A Better Website Editing Workflow: Word to Markdown
For the SULS website, most people prefer to submit content in Word format (docx
or doc
). This presents a slight problem since the website uses Markdown for content.
The solutions:
- manually convert the word files to markdown (extremely tedious and spirit crushing);
- teach everyone how to use markdown;
- automatically convert the word files to markdown.
The second option seems reasonable, until attempted in practice. Markdown is an extremely simple format - and most people seem to get it really quickly. The problem is that the workflows for producing it are terrible. If people don’t use a dedicated editor on Mac, they tend to use TextEdit which spits out RTF
files which have to be manually converted regardless. While software like Mou exists which is fantastic, not everyone has the latest version of OS X (which is required by Mou) or even runs Mac. On Windows, the WYSIWYG editor situation is pretty horrific as well.
Most of the Word content is actually pretty trivial (no complex formatting) - therefore automated conversion actually has a chance of working well.
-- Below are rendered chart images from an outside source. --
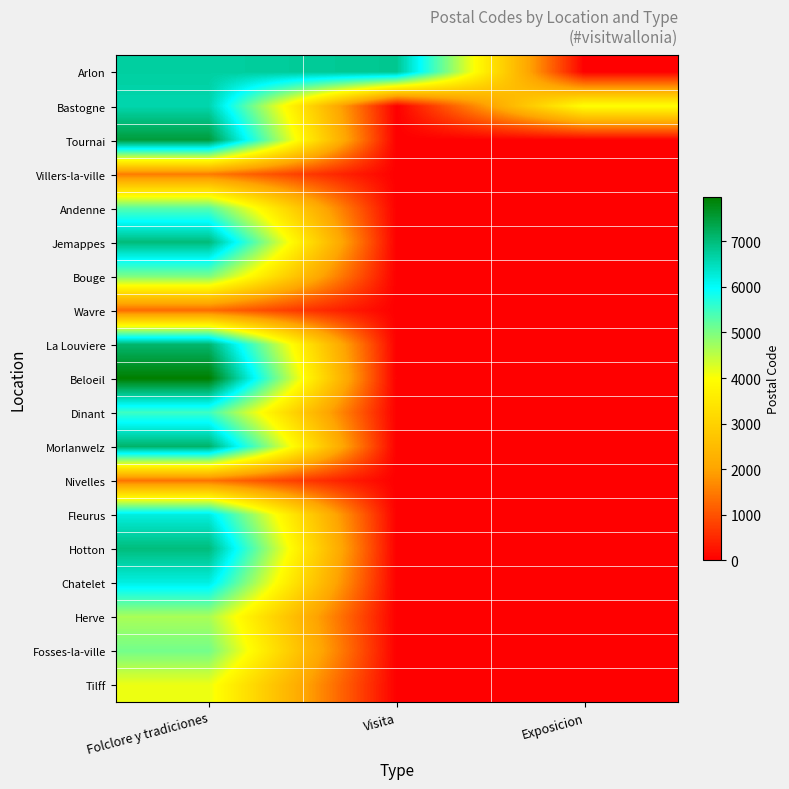

Reading left to right, list all the values displayed in this chart.

Arlon: Folclore y tradiciones=6700	Visita=6830	Exposicion=0
Bastogne: Folclore y tradiciones=6600	Visita=0	Exposicion=4000
Tournai: Folclore y tradiciones=7500	Visita=0	Exposicion=0
Villers-la-ville: Folclore y tradiciones=1495	Visita=0	Exposicion=0
Andenne: Folclore y tradiciones=5300	Visita=0	Exposicion=0
Jemappes: Folclore y tradiciones=7012	Visita=0	Exposicion=0
Bouge: Folclore y tradiciones=5004	Visita=0	Exposicion=0
Wavre: Folclore y tradiciones=1300	Visita=0	Exposicion=0
La Louviere: Folclore y tradiciones=7100	Visita=0	Exposicion=0
Beloeil: Folclore y tradiciones=7970	Visita=0	Exposicion=0
Dinant: Folclore y tradiciones=5500	Visita=0	Exposicion=0
Morlanwelz: Folclore y tradiciones=7140	Visita=0	Exposicion=0
Nivelles: Folclore y tradiciones=1400	Visita=0	Exposicion=0
Fleurus: Folclore y tradiciones=6220	Visita=0	Exposicion=0
Hotton: Folclore y tradiciones=6990	Visita=0	Exposicion=0
Chatelet: Folclore y tradiciones=6200	Visita=0	Exposicion=0
Herve: Folclore y tradiciones=4650	Visita=0	Exposicion=0
Fosses-la-ville: Folclore y tradiciones=5070	Visita=0	Exposicion=0
Tilff: Folclore y tradiciones=4130	Visita=0	Exposicion=0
So, how do we do it? David on StackOverflow helpfully provides a solution:
textutil -convert html file.doc | pandoc -f html -t markdown -o file.md file.html
This actually works surprisingly well - however it does have some minor issues converting links and other things. It does reduce a lot of the legwork out of manually converting a lot of the content.
The main shortcoming seems to be with textutil
's conversion of doc
to html
. This could perhaps be remedied using Google Docs. One potential solution is to pull down all the website content dynamically from Google Docs as html
at compile time and then convert it to md
. This could provide a nice and seamless editing workflow.